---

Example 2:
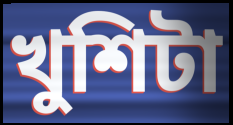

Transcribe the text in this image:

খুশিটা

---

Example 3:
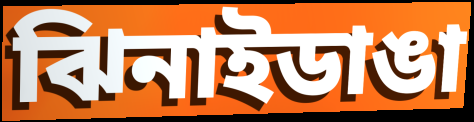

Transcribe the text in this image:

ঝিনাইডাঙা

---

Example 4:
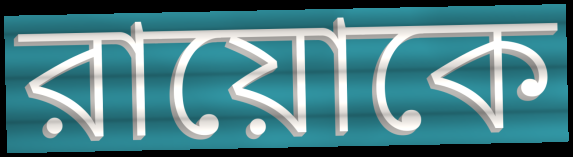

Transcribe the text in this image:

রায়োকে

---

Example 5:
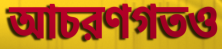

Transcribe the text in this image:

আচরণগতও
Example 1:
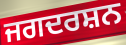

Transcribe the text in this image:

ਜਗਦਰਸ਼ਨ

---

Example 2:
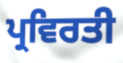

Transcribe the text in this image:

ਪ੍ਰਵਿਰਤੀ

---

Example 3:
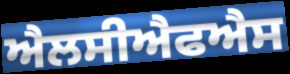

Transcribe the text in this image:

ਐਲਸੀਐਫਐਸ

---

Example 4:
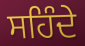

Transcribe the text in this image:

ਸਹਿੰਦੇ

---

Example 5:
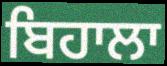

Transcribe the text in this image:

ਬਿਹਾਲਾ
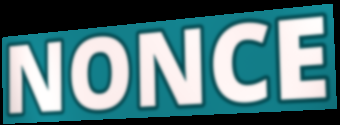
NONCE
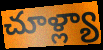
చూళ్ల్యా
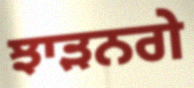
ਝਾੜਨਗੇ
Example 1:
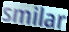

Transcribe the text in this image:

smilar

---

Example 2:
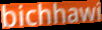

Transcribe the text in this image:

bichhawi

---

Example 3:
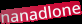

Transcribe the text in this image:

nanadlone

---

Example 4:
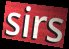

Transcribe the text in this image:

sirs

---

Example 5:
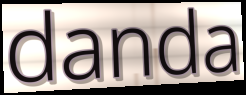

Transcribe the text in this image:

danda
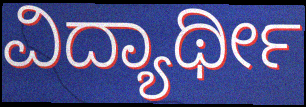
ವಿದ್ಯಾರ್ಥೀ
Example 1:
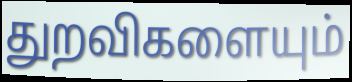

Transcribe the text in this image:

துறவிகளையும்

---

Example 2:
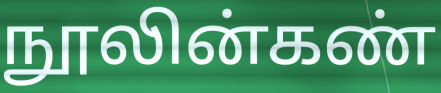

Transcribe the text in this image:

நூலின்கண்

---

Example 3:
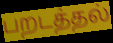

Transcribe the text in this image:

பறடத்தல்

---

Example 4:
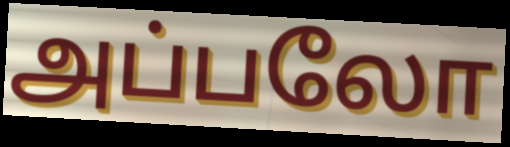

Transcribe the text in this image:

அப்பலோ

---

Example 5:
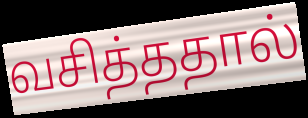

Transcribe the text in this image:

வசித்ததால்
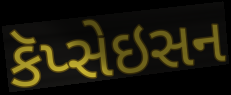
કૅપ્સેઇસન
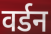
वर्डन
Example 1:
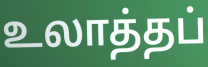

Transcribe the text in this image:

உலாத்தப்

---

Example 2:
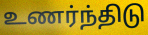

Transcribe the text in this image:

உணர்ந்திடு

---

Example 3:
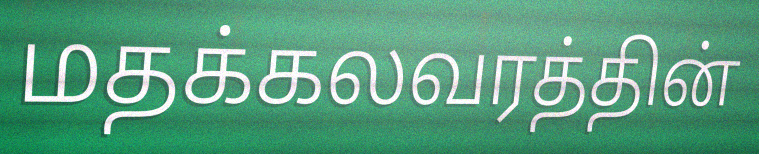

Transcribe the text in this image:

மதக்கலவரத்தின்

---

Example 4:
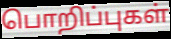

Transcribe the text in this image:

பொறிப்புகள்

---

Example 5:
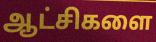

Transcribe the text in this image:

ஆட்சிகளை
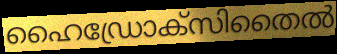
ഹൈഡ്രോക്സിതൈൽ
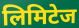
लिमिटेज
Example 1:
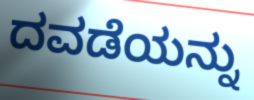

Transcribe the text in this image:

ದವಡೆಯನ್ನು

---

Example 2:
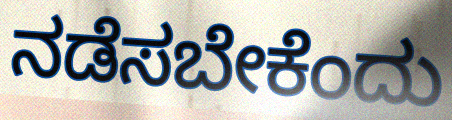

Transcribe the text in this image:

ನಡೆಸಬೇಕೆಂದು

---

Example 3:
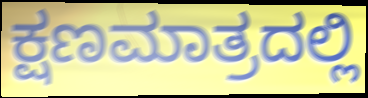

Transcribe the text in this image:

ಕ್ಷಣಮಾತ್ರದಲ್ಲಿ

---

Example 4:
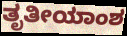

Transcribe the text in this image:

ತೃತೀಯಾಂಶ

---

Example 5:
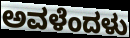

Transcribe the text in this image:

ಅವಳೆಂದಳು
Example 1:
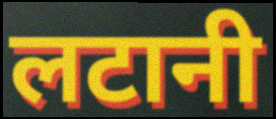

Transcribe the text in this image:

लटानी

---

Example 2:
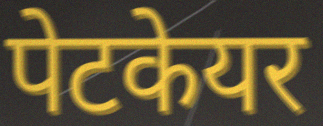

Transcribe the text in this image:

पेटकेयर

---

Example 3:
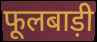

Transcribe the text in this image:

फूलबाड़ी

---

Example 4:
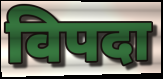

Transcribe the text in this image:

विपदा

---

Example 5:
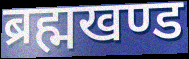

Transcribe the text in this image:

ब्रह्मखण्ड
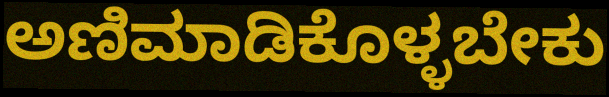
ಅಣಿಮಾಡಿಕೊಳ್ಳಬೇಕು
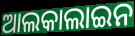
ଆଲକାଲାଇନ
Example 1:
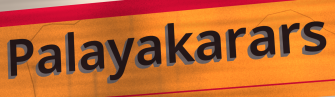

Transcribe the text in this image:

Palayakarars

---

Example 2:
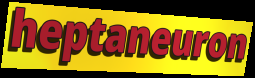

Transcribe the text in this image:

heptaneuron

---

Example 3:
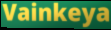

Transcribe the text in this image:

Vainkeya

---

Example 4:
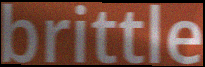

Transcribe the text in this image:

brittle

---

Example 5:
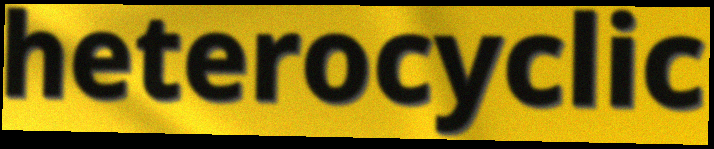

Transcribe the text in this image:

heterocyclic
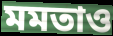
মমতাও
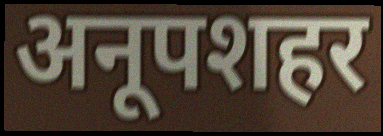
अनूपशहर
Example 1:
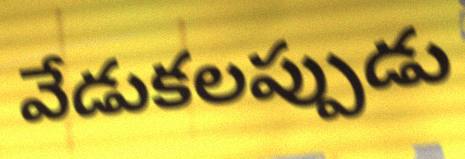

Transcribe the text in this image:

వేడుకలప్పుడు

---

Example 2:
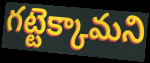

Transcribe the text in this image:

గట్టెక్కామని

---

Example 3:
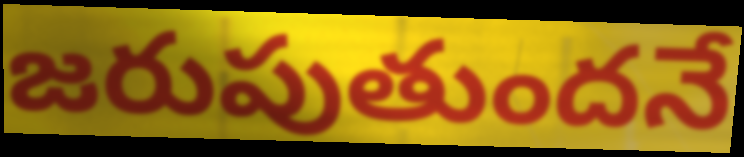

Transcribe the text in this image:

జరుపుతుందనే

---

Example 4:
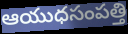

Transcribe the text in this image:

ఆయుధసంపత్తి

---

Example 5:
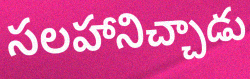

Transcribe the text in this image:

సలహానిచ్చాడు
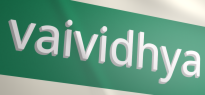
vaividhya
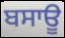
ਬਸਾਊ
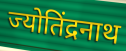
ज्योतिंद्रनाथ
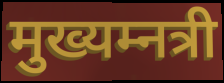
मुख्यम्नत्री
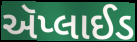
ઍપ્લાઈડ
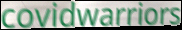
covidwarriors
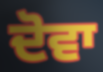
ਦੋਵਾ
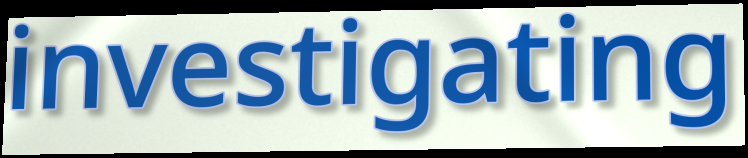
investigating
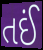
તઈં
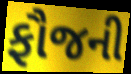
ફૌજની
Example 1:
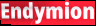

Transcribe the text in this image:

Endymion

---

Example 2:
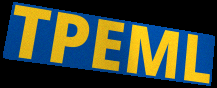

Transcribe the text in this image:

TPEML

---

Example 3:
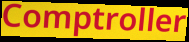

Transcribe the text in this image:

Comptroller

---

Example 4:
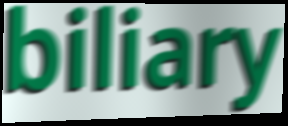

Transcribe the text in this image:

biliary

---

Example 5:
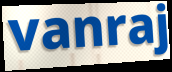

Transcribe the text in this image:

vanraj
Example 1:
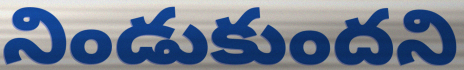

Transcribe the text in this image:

■ Activity ■
The material above must be set down word for word, with no picture carried over.

■ Task output ■
---

Example 2:

Transcribe the text in this image:

খুশিটা

---

Example 3:

Transcribe the text in this image:

ঝিনাইডাঙা

---

Example 4:

Transcribe the text in this image:

রায়োকে

---

Example 5:

Transcribe the text in this image:

আচরণগতও
Example 1:

Transcribe the text in this image:

ਜਗਦਰਸ਼ਨ

---

Example 2:

Transcribe the text in this image:

ਪ੍ਰਵਿਰਤੀ

---

Example 3:

Transcribe the text in this image:

ਐਲਸੀਐਫਐਸ

---

Example 4:

Transcribe the text in this image:

ਸਹਿੰਦੇ

---

Example 5:

Transcribe the text in this image:

ਬਿਹਾਲਾ
NONCE
చూళ్ల్యా
ਝਾੜਨਗੇ
Example 1:

Transcribe the text in this image:

smilar

---

Example 2:

Transcribe the text in this image:

bichhawi

---

Example 3:

Transcribe the text in this image:

nanadlone

---

Example 4:

Transcribe the text in this image:

sirs

---

Example 5:

Transcribe the text in this image:

danda
ವಿದ್ಯಾರ್ಥೀ
Example 1:

Transcribe the text in this image:

துறவிகளையும்

---

Example 2:

Transcribe the text in this image:

நூலின்கண்

---

Example 3:

Transcribe the text in this image:

பறடத்தல்

---

Example 4:

Transcribe the text in this image:

அப்பலோ

---

Example 5:

Transcribe the text in this image:

வசித்ததால்
કૅપ્સેઇસન
वर्डन
Example 1:

Transcribe the text in this image:

உலாத்தப்

---

Example 2:

Transcribe the text in this image:

உணர்ந்திடு

---

Example 3:

Transcribe the text in this image:

மதக்கலவரத்தின்

---

Example 4:

Transcribe the text in this image:

பொறிப்புகள்

---

Example 5:

Transcribe the text in this image:

ஆட்சிகளை
ഹൈഡ്രോക്സിതൈൽ
लिमिटेज
Example 1:

Transcribe the text in this image:

ದವಡೆಯನ್ನು

---

Example 2:

Transcribe the text in this image:

ನಡೆಸಬೇಕೆಂದು

---

Example 3:

Transcribe the text in this image:

ಕ್ಷಣಮಾತ್ರದಲ್ಲಿ

---

Example 4:

Transcribe the text in this image:

ತೃತೀಯಾಂಶ

---

Example 5:

Transcribe the text in this image:

ಅವಳೆಂದಳು
Example 1:

Transcribe the text in this image:

लटानी

---

Example 2:

Transcribe the text in this image:

पेटकेयर

---

Example 3:

Transcribe the text in this image:

फूलबाड़ी

---

Example 4:

Transcribe the text in this image:

विपदा

---

Example 5:

Transcribe the text in this image:

ब्रह्मखण्ड
ಅಣಿಮಾಡಿಕೊಳ್ಳಬೇಕು
ଆଲକାଲାଇନ
Example 1:

Transcribe the text in this image:

Palayakarars

---

Example 2:

Transcribe the text in this image:

heptaneuron

---

Example 3:

Transcribe the text in this image:

Vainkeya

---

Example 4:

Transcribe the text in this image:

brittle

---

Example 5:

Transcribe the text in this image:

heterocyclic
মমতাও
अनूपशहर
Example 1:

Transcribe the text in this image:

వేడుకలప్పుడు

---

Example 2:

Transcribe the text in this image:

గట్టెక్కామని

---

Example 3:

Transcribe the text in this image:

జరుపుతుందనే

---

Example 4:

Transcribe the text in this image:

ఆయుధసంపత్తి

---

Example 5:

Transcribe the text in this image:

సలహానిచ్చాడు
vaividhya
ਬਸਾਊ
ज्योतिंद्रनाथ
मुख्यम्नत्री
ઍપ્લાઈડ
covidwarriors
ਦੋਵਾ
investigating
તઈં
ફૌજની
Example 1:

Transcribe the text in this image:

Endymion

---

Example 2:

Transcribe the text in this image:

TPEML

---

Example 3:

Transcribe the text in this image:

Comptroller

---

Example 4:

Transcribe the text in this image:

biliary

---

Example 5:

Transcribe the text in this image:

vanraj
Example 1:

Transcribe the text in this image:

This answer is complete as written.